# Your goal
Repeat each line of the data below exactly, but skip the pictures.

Saved entries:
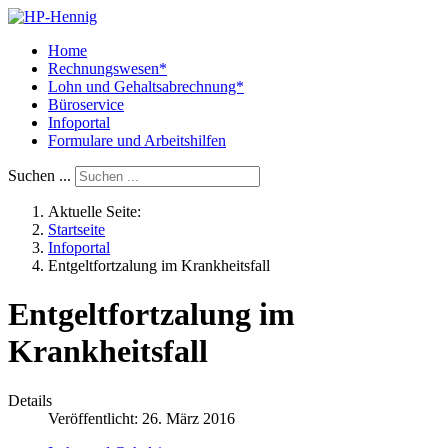
Home
Rechnungswesen*
Lohn und Gehaltsabrechnung*
Büroservice
Infoportal
Formulare und Arbeitshilfen
Suchen ...
Aktuelle Seite:
Startseite
Infoportal
Entgeltfortzalung im Krankheitsfall
Entgeltfortzalung im
Krankheitsfall
Details
Veröffentlicht: 26. März 2016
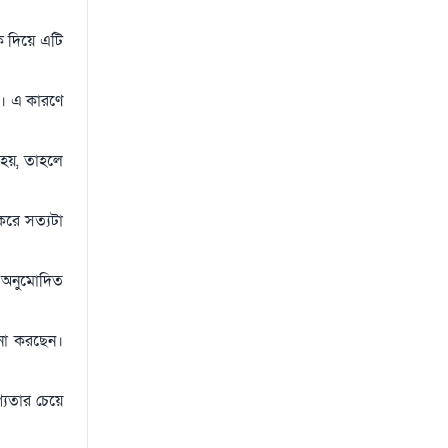
ে দিয়ে এটি
য়। এ কারণে
 হয়, তাহলে
 করে সত্যটা
 অনুমোদিত
লনা করছেন।
্যতার চেয়ে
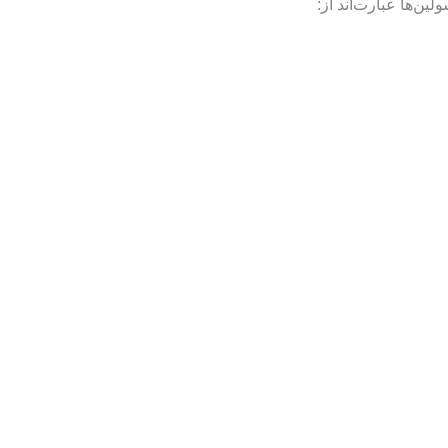
ن‌ها عبارت‌اند از:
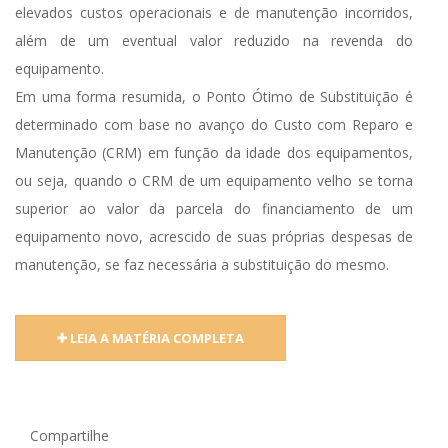
elevados custos operacionais e de manutenção incorridos,
além de um eventual valor reduzido na revenda do
equipamento.
Em uma forma resumida, o Ponto Ótimo de Substituição é
determinado com base no avanço do Custo com Reparo e
Manutenção (CRM) em função da idade dos equipamentos,
ou seja, quando o CRM de um equipamento velho se torna
superior ao valor da parcela do financiamento de um
equipamento novo, acrescido de suas próprias despesas de
manutenção, se faz necessária a substituição do mesmo.
LEIA A MATÉRIA COMPLETA
Compartilhe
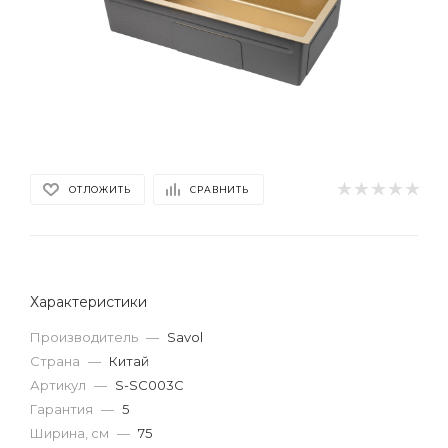
ОТЛОЖИТЬ
СРАВНИТЬ
Характеристики
Производитель
—
Savol
Страна
—
Китай
Артикул
—
S-SC003C
Гарантия
—
5
Ширина, см
—
75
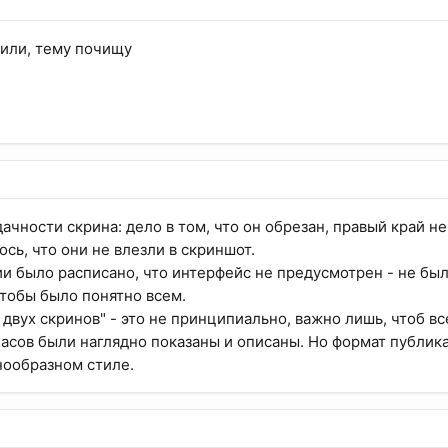
чили, тему почищу
дачности скрина: дело в том, что он обрезан, правый край н
ось, что они не влезли в скриншот.
ии было расписано, что интерфейс не предусмотрен - не был
чтобы было понятно всем.
 двух скринов" - это не принципиально, важно лишь, чтоб 
асов были наглядно показаны и описаны. Но формат публи
нообразном стиле.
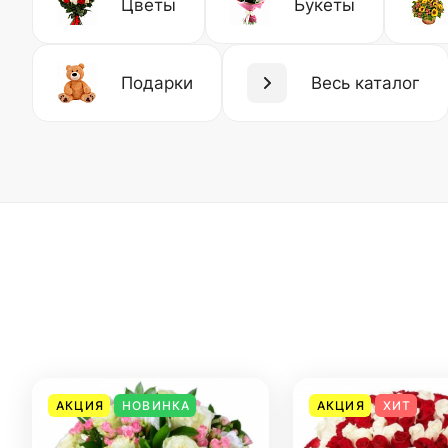
Цветы
Букеты
Подарки
Весь каталог
АКЦИЯ
НОВИНКА
АКЦИЯ
ХИТ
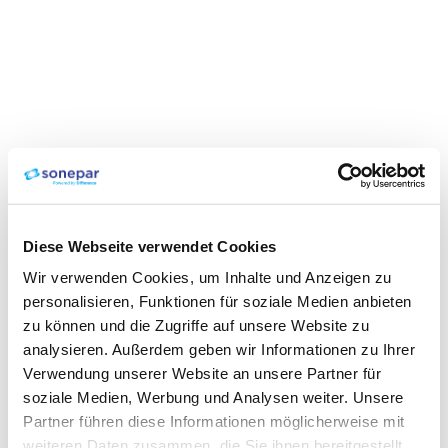
Diese Webseite verwendet Cookies
Wir verwenden Cookies, um Inhalte und Anzeigen zu
personalisieren, Funktionen für soziale Medien anbieten
zu können und die Zugriffe auf unsere Website zu
analysieren. Außerdem geben wir Informationen zu Ihrer
Verwendung unserer Website an unsere Partner für
soziale Medien, Werbung und Analysen weiter. Unsere
Partner führen diese Informationen möglicherweise mit
weiteren Daten zusammen, die Sie ihnen bereitgestellt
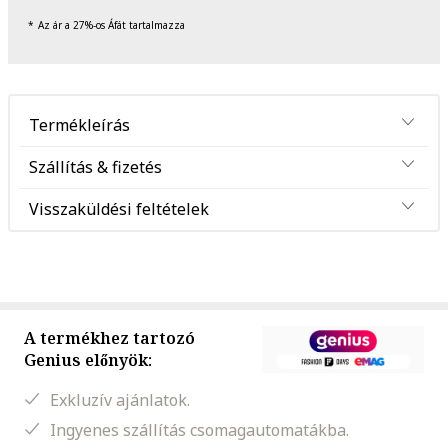
Az ár a 27%-os Áfát tartalmazza
Termékleírás
Szállítás & fizetés
Visszaküldési feltételek
A termékhez tartozó
Genius előnyök:
Exkluzív ajánlatok.
Ingyenes szállítás csomagautomatákba.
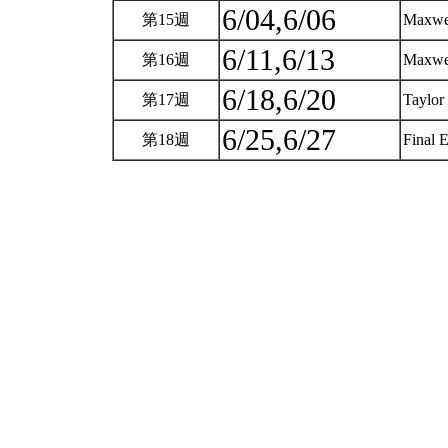
6/04,6/06
第15週
Maxwel
6/11,6/13
第16週
Maxwel
6/18,6/20
第17週
Taylor
6/25,6/27
第18週
Final 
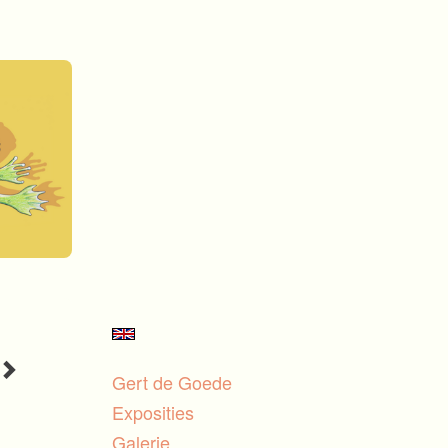
Gert de Goede
Exposities
Galerie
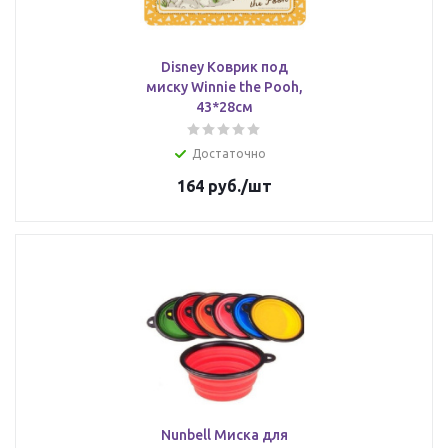
Disney Коврик под
миску Winnie the Pooh,
43*28см
Достаточно
164
руб.
/шт
Nunbell Миска для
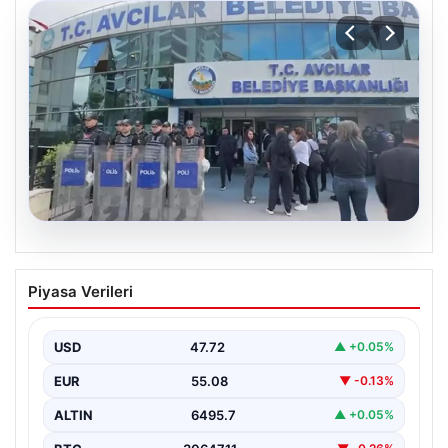
05.08.2026
Avcılar Belediyesi’ne operasyon. 12
Piyasa Verileri
şüpheli gözaltına alındı
USD
47.72
▲ +0.05%
EUR
55.08
▼ -0.13%
ALTIN
6495.7
▲ +0.05%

# Solution to the problem
Home
Rechnungswesen*
Lohn und Gehaltsabrechnung*
Büroservice
Infoportal
Formulare und Arbeitshilfen
Suchen ...
Aktuelle Seite:
Startseite
Infoportal
Entgeltfortzalung im Krankheitsfall
Entgeltfortzalung im
Krankheitsfall
Details
Veröffentlicht: 26. März 2016
ে দিয়ে এটি
য়। এ কারণে
 হয়, তাহলে
 করে সত্যটা
 অনুমোদিত
লনা করছেন।
্যতার চেয়ে
ن‌ها عبارت‌اند از:
elevados custos operacionais e de manutenção incorridos,
além de um eventual valor reduzido na revenda do
equipamento.
Em uma forma resumida, o Ponto Ótimo de Substituição é
determinado com base no avanço do Custo com Reparo e
Manutenção (CRM) em função da idade dos equipamentos,
ou seja, quando o CRM de um equipamento velho se torna
superior ao valor da parcela do financiamento de um
equipamento novo, acrescido de suas próprias despesas de
manutenção, se faz necessária a substituição do mesmo.
LEIA A MATÉRIA COMPLETA
Compartilhe
ОТЛОЖИТЬ
СРАВНИТЬ
Характеристики
Производитель
—
Savol
Страна
—
Китай
Артикул
—
S-SC003C
Гарантия
—
5
Ширина, см
—
75
чили, тему почищу
дачности скрина: дело в том, что он обрезан, правый край н
ось, что они не влезли в скриншот.
ии было расписано, что интерфейс не предусмотрен - не был
чтобы было понятно всем.
 двух скринов" - это не принципиально, важно лишь, чтоб 
асов были наглядно показаны и описаны. Но формат публи
нообразном стиле.
Цветы
Букеты
Подарки
Весь каталог
АКЦИЯ
НОВИНКА
АКЦИЯ
ХИТ
Diese Webseite verwendet Cookies
Wir verwenden Cookies, um Inhalte und Anzeigen zu
personalisieren, Funktionen für soziale Medien anbieten
zu können und die Zugriffe auf unsere Website zu
analysieren. Außerdem geben wir Informationen zu Ihrer
Verwendung unserer Website an unsere Partner für
soziale Medien, Werbung und Analysen weiter. Unsere
Partner führen diese Informationen möglicherweise mit
weiteren Daten zusammen, die Sie ihnen bereitgestellt
Az ár a 27%-os Áfát tartalmazza
Termékleírás
Szállítás & fizetés
Visszaküldési feltételek
A termékhez tartozó
Genius előnyök:
Exkluzív ajánlatok.
Ingyenes szállítás csomagautomatákba.
6/04,6/06
第15週
Maxwel
6/11,6/13
第16週
Maxwel
6/18,6/20
第17週
Taylor
6/25,6/27
第18週
Final 
Gert de Goede
Exposities
Galerie
Disney Коврик под
миску Winnie the Pooh,
43*28см
Достаточно
164
руб.
/шт
Nunbell Миска для
05.08.2026
Avcılar Belediyesi’ne operasyon. 12
Piyasa Verileri
şüpheli gözaltına alındı
USD
47.72
▲ +0.05%
EUR
55.08
▼ -0.13%
ALTIN
6495.7
▲ +0.05%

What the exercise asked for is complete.